Content revision data:
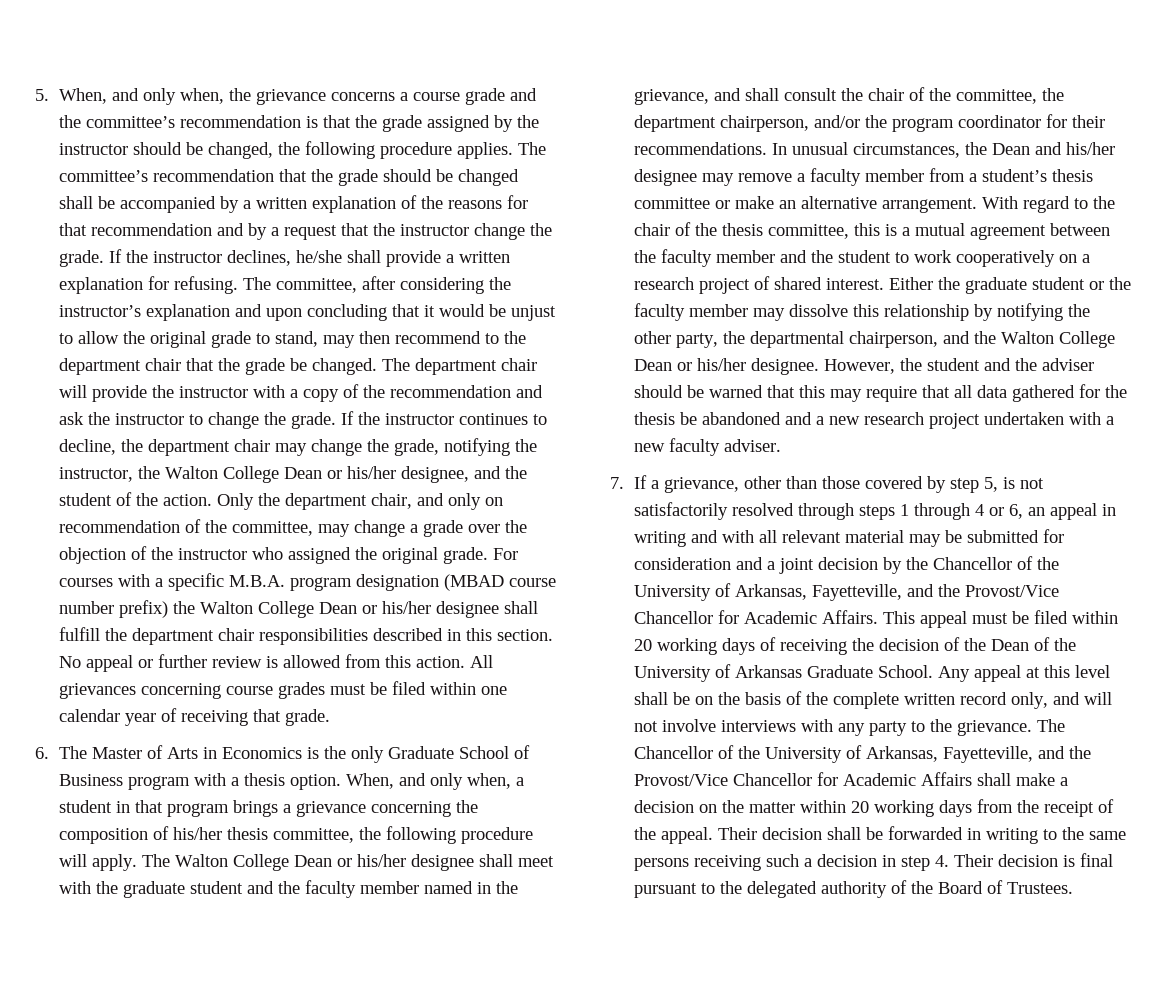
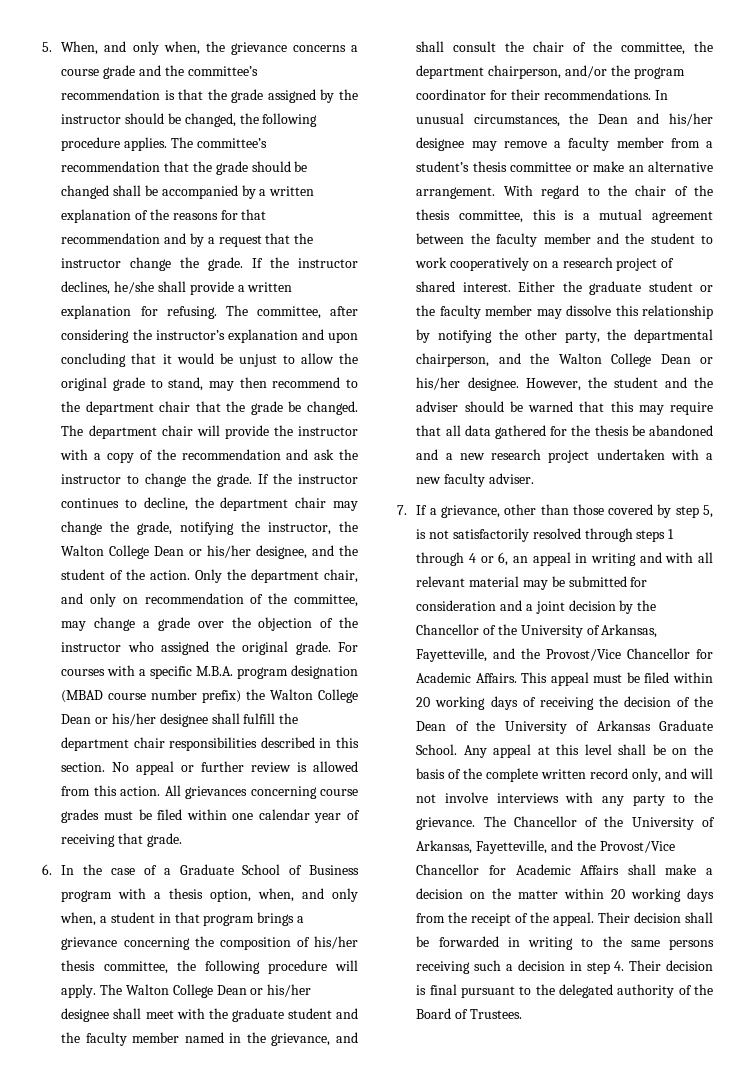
[58,745,384,763] The Master of Arts in Economics is the only -> [61,864,171,875] In the case of a
[289,773,394,790] option. When, -> [210,888,295,902] option, when,

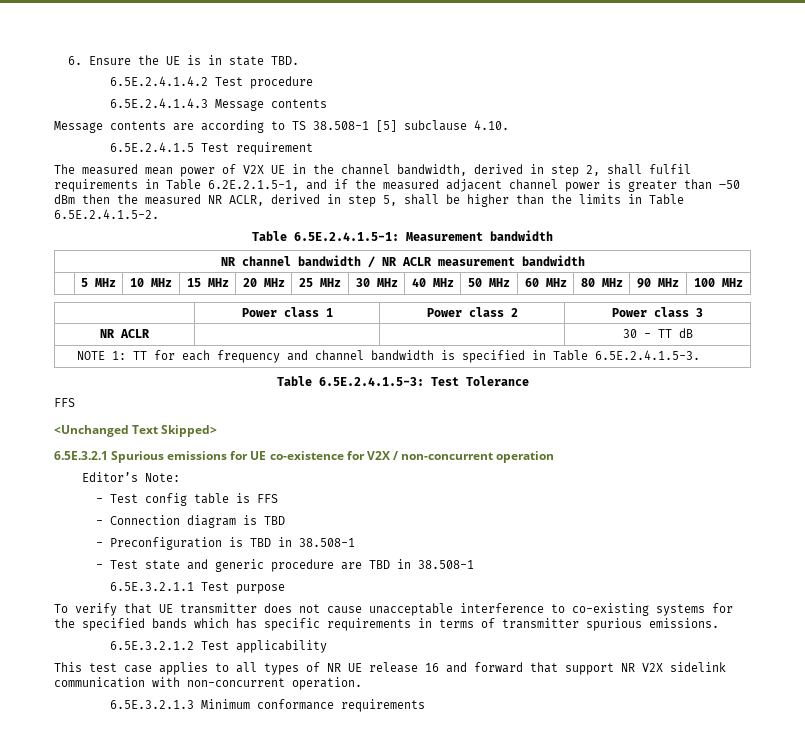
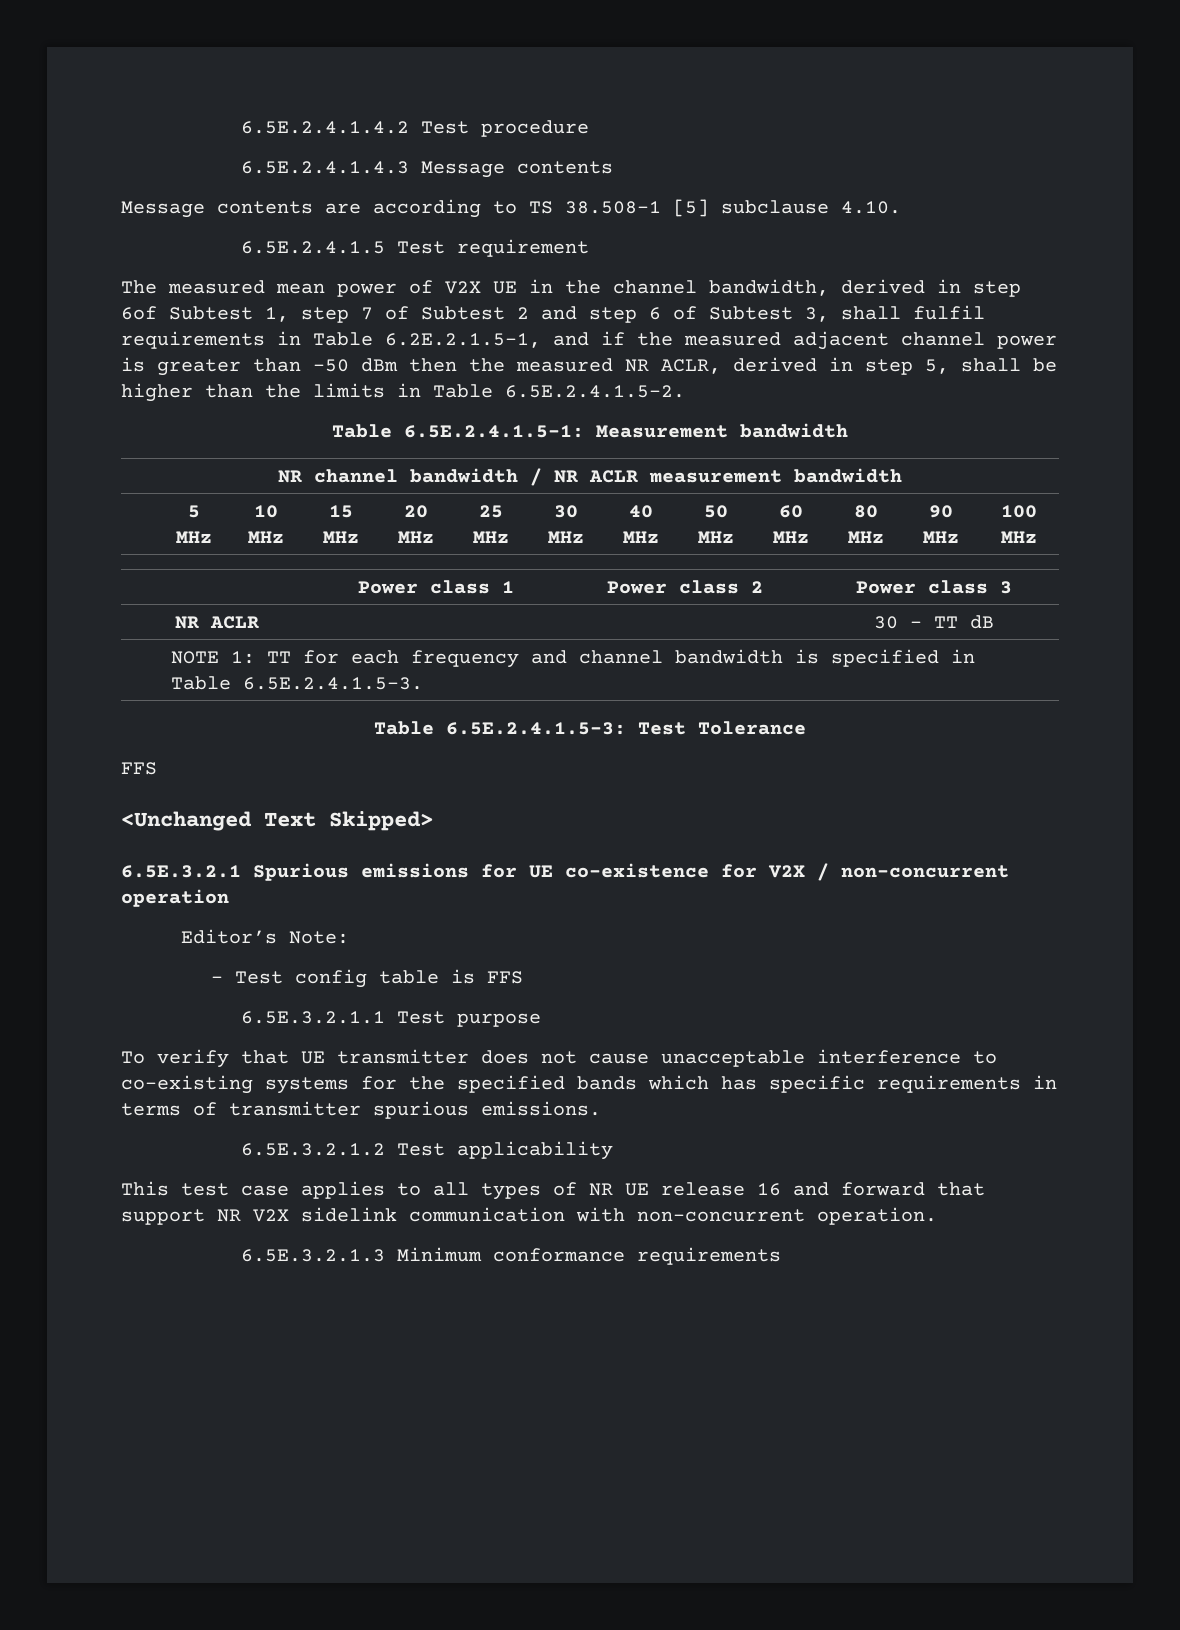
[67,55,299,66] 6. Ensure the UE is in state TBD. // -> (241, 127) none
[586,165,600,176] 2, -> [121,306,829,323] 6of Subtest 1, step 7 of Subtest 2 and step 6 of Subtest 3,
[95,515,285,528] [95,537,355,550] [95,559,474,572] // - Connection diagram is TBD // - Preconfiguration is TBD in 38.508-1 // - Test state and generic procedure are TBD in 38.508-1 -> (524, 977) none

§ **What is being asked**
From the first line above to the line containing "[67,55,299,66] 6. Ensure", repeat each line exactly. Pictures stay out.

§ **Exercise output**
[58,745,384,763] The Master of Arts in Economics is the only -> [61,864,171,875] In the case of a
[289,773,394,790] option. When, -> [210,888,295,902] option, when,

[67,55,299,66] 6. Ensure the UE is in state TBD. // -> (241, 127) none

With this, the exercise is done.